Tehlikeli sporlara yönelebilmekte, alkol ya da esrar tüketebilmkete, pornografi ve sapkın münasebetler içinde olabilmektedir. Bunlar kişinin savunma sistemini oluşturmakta ve narsistik duygusal, kırılmalar arttıkça bu tıp uğraşlar artış göstermektedir. Bu usul kırılmalar, örneğin başarısız olma, hoşlandığı bayanı elde edememe, eleştirilme, terk edilme üzere durumlarda, bedende somatik hastalıklar belirebilmektedir. Örneğin kişinin beli, başı, sırtı ağrımakta, nefes almada zahmet çekmekte, çok yeme ya da tam aykırısı, iştahta azalma olmaktadır. Kişi boşalma, sertleşme, öbür bayanlara çok ilgili, sık mastürbasyon, eşcinsel olabileceğine dair kaygılar yaşayabilmektedir.

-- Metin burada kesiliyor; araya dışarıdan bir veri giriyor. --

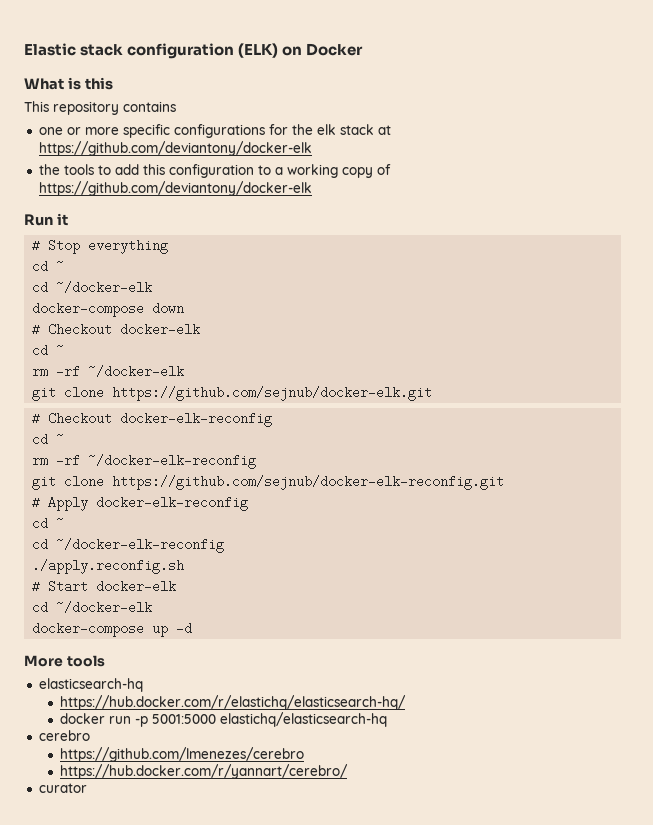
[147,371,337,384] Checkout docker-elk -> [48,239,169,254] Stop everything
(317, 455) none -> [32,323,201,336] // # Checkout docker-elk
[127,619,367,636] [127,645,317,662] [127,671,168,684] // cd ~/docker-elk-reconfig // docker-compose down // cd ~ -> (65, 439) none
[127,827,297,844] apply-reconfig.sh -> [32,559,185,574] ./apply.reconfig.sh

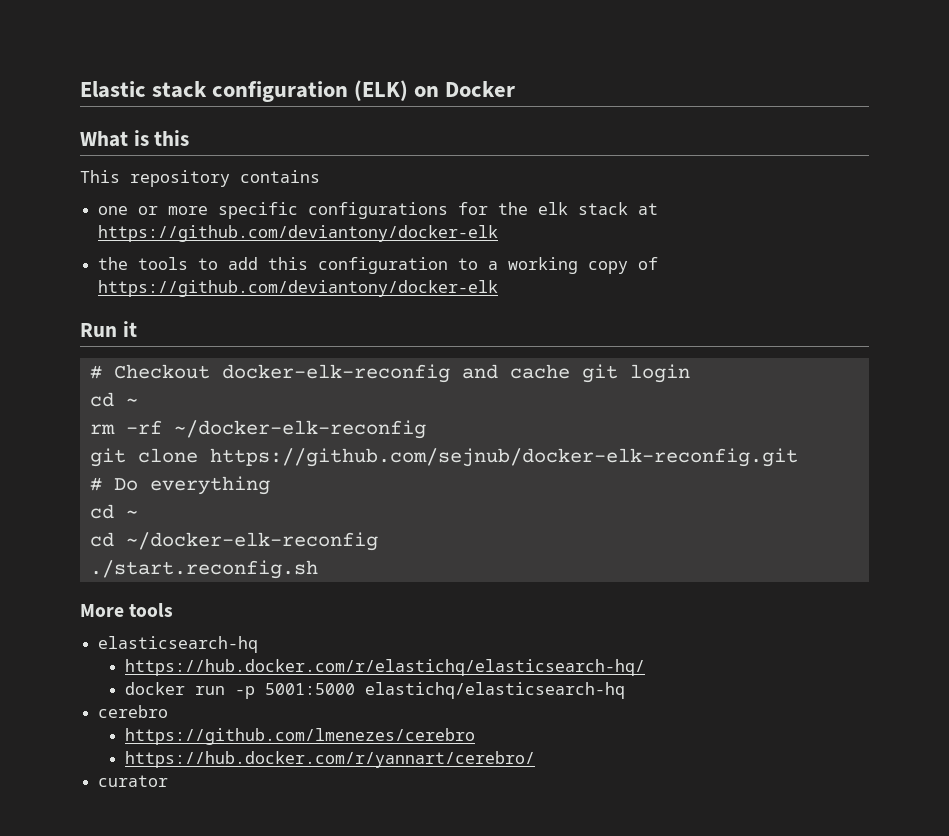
[32,239,169,254] [32,260,65,273] [32,281,153,294] [32,302,185,317] [32,323,201,336] [32,344,65,357] [32,365,185,378] [32,386,433,401] // # Stop everything // cd ~ // cd ~/docker-elk // docker-compose down // # Checkout docker-elk // cd ~ // rm -rf ~/docker-elk // git clone https://github.com/sejnub/docker-elk.git -> (137, 329) none
(273, 419) none -> [461,364,690,383] and cache git login
[48,496,249,511] Apply docker-elk-reconfig -> [113,476,270,495] Do everything
[32,559,185,574] [32,580,177,593] [32,601,153,614] [32,622,193,637] ./apply.reconfig.sh // # Start docker-elk // cd ~/docker-elk // docker-compose up -d -> [89,560,318,579] ./start.reconfig.sh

NARSİST KİŞİLİK BOZUKLUĞU TEDAVİSİ VAR MI?
Narsistik bireylere nazaran, terapiye gelmek zayıflık göstergesidir. Bu nedenle, temel sebebin ruhsal problemler olduğunu düşünmeyip terapiye gitmeyi tercih etmemektedir.
Narsistik kişilik bozukluğuna sahip olan şahısların içinde çok fazla geçersiz kişilikler bulunmaktadır. Bulunduğu ortama ve etrafa nazaran insanlara davranışları ve konuşmaları değişmektedir.
Narsistik kişilik bozukluğu, dinamik psikoterapi ile tedavi edilebilmektedir. Tedavi, ortalama iki yıl ile dört yıl süren uzun vadeli bir tedavidir. Yani tedavi müddeti, bireyden şahsa değişkenlik göstermektedir.
Kişi tedavide değersizlik hissiyle tanıştıkça, diğerlerinin takdirine ve onayına ne kadar gereksinim duyduğunu farkettikçe kendi benliğini bulmaktadır. Kendisiyle tanıştıkça oburlarının onu övmesine olan gereksinimi giderek azalmaktadır.